# What is expected:
The word "remarketing" may appear in lines of the data; say how many such lines there are, with nothing beyond the number.

# Supplied information:
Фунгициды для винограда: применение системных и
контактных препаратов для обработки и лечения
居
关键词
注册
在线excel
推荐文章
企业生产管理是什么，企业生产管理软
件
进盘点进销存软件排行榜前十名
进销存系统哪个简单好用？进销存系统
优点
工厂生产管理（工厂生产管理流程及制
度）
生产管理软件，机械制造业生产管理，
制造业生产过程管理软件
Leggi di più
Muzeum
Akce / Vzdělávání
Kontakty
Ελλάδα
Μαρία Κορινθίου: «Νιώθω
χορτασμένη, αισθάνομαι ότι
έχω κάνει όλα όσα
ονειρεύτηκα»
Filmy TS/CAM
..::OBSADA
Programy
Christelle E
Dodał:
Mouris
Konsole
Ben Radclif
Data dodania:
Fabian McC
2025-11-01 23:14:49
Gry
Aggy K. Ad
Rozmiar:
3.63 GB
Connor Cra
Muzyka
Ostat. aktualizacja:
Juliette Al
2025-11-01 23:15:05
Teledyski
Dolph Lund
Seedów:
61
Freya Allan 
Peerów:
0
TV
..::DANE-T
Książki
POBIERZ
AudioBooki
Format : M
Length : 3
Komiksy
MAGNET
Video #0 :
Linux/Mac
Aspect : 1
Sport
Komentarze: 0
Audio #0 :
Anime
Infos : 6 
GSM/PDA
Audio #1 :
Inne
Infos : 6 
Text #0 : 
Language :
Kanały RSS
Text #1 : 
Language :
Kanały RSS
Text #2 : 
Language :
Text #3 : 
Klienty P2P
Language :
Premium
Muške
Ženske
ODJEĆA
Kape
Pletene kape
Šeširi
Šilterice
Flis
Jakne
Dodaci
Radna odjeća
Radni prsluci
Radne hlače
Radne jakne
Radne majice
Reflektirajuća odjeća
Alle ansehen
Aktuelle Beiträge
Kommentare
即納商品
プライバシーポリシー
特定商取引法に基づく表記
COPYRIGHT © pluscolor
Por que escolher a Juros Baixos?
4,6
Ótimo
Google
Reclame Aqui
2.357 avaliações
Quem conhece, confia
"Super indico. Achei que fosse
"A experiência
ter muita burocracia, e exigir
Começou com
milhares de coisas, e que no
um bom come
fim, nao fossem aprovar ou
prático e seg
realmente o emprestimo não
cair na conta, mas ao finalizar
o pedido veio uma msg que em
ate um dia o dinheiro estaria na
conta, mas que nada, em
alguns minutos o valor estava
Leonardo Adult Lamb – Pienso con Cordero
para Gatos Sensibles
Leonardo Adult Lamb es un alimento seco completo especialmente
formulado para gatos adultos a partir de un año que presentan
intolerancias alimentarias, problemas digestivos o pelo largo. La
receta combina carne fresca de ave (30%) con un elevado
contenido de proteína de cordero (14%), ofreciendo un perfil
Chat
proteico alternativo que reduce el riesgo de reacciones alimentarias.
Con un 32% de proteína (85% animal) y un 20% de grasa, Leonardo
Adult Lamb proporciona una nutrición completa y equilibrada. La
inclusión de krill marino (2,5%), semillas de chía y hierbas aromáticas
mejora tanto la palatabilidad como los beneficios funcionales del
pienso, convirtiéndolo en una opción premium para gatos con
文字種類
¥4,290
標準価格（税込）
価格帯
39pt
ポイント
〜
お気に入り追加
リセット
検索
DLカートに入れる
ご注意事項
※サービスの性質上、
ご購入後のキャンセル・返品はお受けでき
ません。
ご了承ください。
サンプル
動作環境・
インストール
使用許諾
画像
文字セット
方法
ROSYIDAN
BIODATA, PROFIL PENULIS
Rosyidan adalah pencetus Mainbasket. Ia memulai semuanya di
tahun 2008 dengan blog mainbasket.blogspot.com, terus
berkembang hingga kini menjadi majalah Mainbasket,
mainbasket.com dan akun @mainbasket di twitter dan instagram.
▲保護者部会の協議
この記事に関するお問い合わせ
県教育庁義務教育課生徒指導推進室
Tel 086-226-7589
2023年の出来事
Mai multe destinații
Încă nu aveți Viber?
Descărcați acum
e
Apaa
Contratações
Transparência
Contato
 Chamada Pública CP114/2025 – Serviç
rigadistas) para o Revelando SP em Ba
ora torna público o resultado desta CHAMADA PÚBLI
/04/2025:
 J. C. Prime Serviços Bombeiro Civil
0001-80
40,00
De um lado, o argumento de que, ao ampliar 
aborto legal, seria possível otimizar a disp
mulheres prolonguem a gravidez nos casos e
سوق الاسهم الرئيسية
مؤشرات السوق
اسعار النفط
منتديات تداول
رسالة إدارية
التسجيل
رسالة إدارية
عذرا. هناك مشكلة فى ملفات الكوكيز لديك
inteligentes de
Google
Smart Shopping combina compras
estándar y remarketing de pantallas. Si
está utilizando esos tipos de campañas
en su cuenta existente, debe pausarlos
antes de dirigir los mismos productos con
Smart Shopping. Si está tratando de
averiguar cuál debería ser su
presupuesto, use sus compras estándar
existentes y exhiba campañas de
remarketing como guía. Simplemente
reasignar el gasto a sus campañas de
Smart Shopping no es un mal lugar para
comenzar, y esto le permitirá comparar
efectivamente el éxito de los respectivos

# Response:
2